— Volkswagen owners are running out of patience as VW ran out of time to answer how it will fix about 600,000 diesel cars in the U.S. However, it seems time is on the side of VW as a federal judge moved forward the hands on the deadline clock and gave VW an extension.
U.S. District Judge Charles Breyer says VW has until April 21 to provide a comprehensive proposal on how the automaker will get the illegal vehicles off the roads. Those vehicles have illegal software called "defeat devices" that for the past seven years have cheated official emissions testing.

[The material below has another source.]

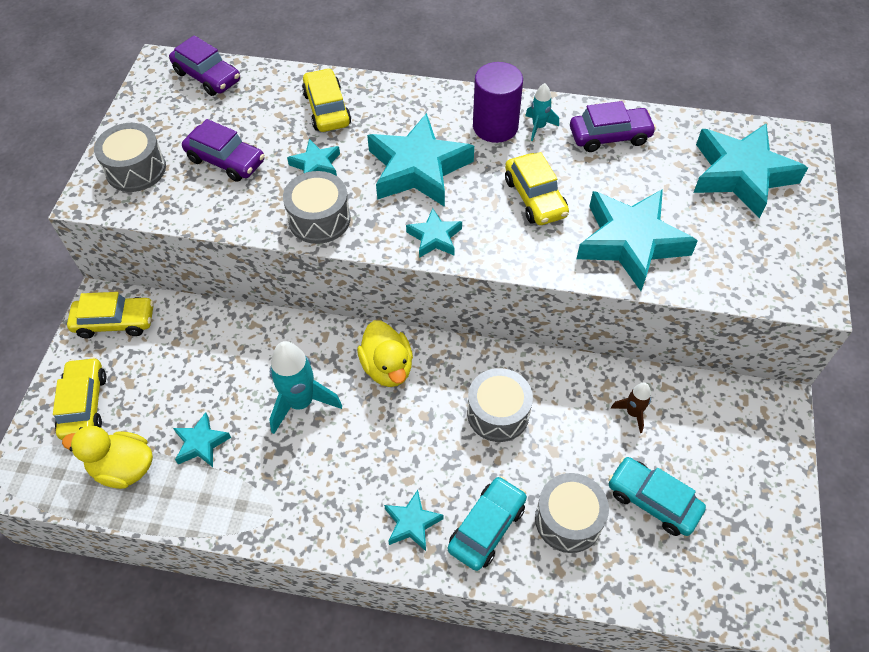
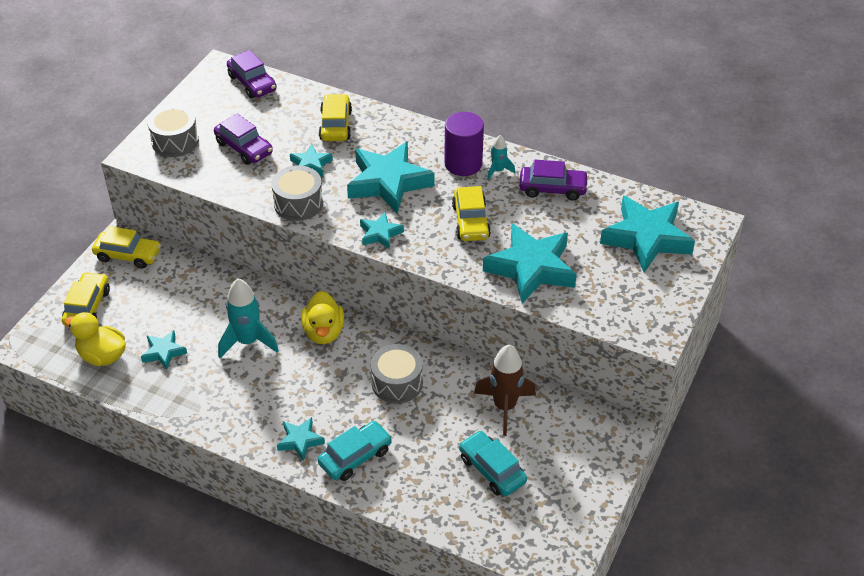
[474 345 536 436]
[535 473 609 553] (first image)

With 600,000 vehicles emitting up to 40 times the legal limit of nitrogen oxide emissions, the judge says he will schedule a trial if Volkswagen doesn't provide a final fix for the vehicles. The "trial" won't require a jury based on California law, so the judge will play both judge and jury.
Judge Breyer says a trial shall come to pass if VW doesn't explain exactly the names and numbers of vehicles that will be repaired by specific dates, details about vehicles that cannot be repaired adequately and details concerning any vehicles that will need to be bought back from VW owners.
The judge granted VW the extension after agreeing the automaker made significant progress toward a resolution, but VW shouldn't expect any further extensions.
The automaker says it's possible some cars will be bought back from consumers because it might be cheaper than trying to remedy the problems. The 2-liter and 3-liter engines may require completely separate repair remedies that could drastically alter the fuel economy and performance and buying the cars from consumers may be the smartest thing to do.
Any emissions fix will need to be approved by the Environmental Protection Agency and the California Air Resources Board before the public will see any vehicles recalled.
VW's Problems Extend to South Korea
Volkswagen hasn't had much more success in South Korea concerning plans to recall illegal cars. South Korea's Ministry of Environment rejected Volkswagen's plan to fix about 125,000 diesel vehicles equipped with defeat devices to cheat emissions tests. Officials said the recall plan isn't good enough and Volkswagen must provide more details about how the illegal vehicles will be repaired.
Korean regulators said Volkswagen failed to show examples of software that will positively correct the emissions systems. In response, VW said it didn't provide software details because the software hasn't been created yet.
Days after VW's proposal was rejected, South Korean prosecutors opened an investigation to determine if the automaker cheated on emissions tests on 1.6-liter EA 288 diesel engines. Those engines power the Audi A1, A3 and the Volkswagen Golf, all vehicles the automaker previously said did not contain illegal defeat devices.
Currently the only cars affected by emissions cheating in South Korea are vehicles equipped with EA 189 engines, an older engine compared to the EA 288.
The emissions tests will be conducted by the South Korean National Institute of Environmental Research to determine if the vehicles meet Euro 6 emissions standards.